On return to Ghana, where he became an entrepreneurship lecturer at Ho Technical University, he started making wines from homegrown fruits. Impressed with the results, he used the growing venture to inspire his students into seeing the potential for innovation using local produce.

I realised that if wine can be made from these fruits, then given the known characteristics, good quality wines could be made from the Ghanaian fruit and cocoa too,” he says. “It motivated me show my students that premium products can be made from local things around us.

Adding value

Making the wine only adds value to the crop of the established smallholder cocoa and cashew farming industries in Ghana as, Adjimah says, “our cocoa wine and juice are made from the cream of the cocoa fruit and our cashew wine is made from the pulp of the fruit, both of which are usually discarded by farmers”.
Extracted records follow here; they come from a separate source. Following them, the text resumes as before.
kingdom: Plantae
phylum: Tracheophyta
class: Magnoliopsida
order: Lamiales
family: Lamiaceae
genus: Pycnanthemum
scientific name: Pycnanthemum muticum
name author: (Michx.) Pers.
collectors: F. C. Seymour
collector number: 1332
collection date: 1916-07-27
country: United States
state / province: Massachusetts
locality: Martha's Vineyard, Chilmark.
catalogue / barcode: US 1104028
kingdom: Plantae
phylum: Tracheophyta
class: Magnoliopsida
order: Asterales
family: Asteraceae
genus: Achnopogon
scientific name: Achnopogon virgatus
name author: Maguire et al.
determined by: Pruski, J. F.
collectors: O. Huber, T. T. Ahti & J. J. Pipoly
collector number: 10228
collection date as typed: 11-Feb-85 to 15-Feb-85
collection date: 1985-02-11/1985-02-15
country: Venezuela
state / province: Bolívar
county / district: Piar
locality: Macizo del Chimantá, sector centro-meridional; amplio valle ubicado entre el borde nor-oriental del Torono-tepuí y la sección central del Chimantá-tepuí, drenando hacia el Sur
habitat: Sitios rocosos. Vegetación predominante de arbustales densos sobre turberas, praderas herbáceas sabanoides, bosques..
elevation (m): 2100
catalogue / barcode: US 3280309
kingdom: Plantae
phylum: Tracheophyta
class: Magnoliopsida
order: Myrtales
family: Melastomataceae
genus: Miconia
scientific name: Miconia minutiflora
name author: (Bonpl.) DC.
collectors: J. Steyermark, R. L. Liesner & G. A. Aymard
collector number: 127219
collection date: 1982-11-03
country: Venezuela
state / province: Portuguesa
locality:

While Takyiwaa-Mensah is looking to build on the relationship between Sai Wine Café and Volta Winery with more wine varieties to come, she is also looking even further into the future and entertaining the idea that Ghana could become known for its wine made from grapes in the future. “Parts of Ghana such as the Volata and Eastern Region do have the right climate. It is a very bold venture and we know a couple of people who are looking at embarking on that journey but we are yet to see anything materialise. Just like South Africa when we do get there, I am sure we shall receive global resistance but we shall persevere. In the meantime, we have alternative wine options.”

The Volta wines are available at Sai Wine Café or for retail or wholesale purchases by calling 0206 905 257.

For more information on membership, download the package from the website saighana.com or email membership@saighana.com

To see a full list of upcoming member events at the café, visit the website.

To browse and buy the Volta Winery range, which includes 3-litre cashew wine dispensers as well as cocoa fruit juice and raw chocolate nuts, call 0248772148

Wine from cocoa

Making wine from cocoa is actually nothing new. Montezuma II, King of the Aztecs of Mexico in the 16th century, is said to have drunk 50 jars of cacao wine at a ceremonial feast.

The oldest known record of cacao dates back to 1400 BC to pottery found in Honduras, in Central America, and the actual process of separating the cacao beans from the rest of the fruit of the cacao pod involves cracking the pod open and allowing the fruit around the beans to ferment, resulting in a liquid that is about 5 to 7 per cent alcohol (around the strength of beer) as well as those super tasty cocoa beans.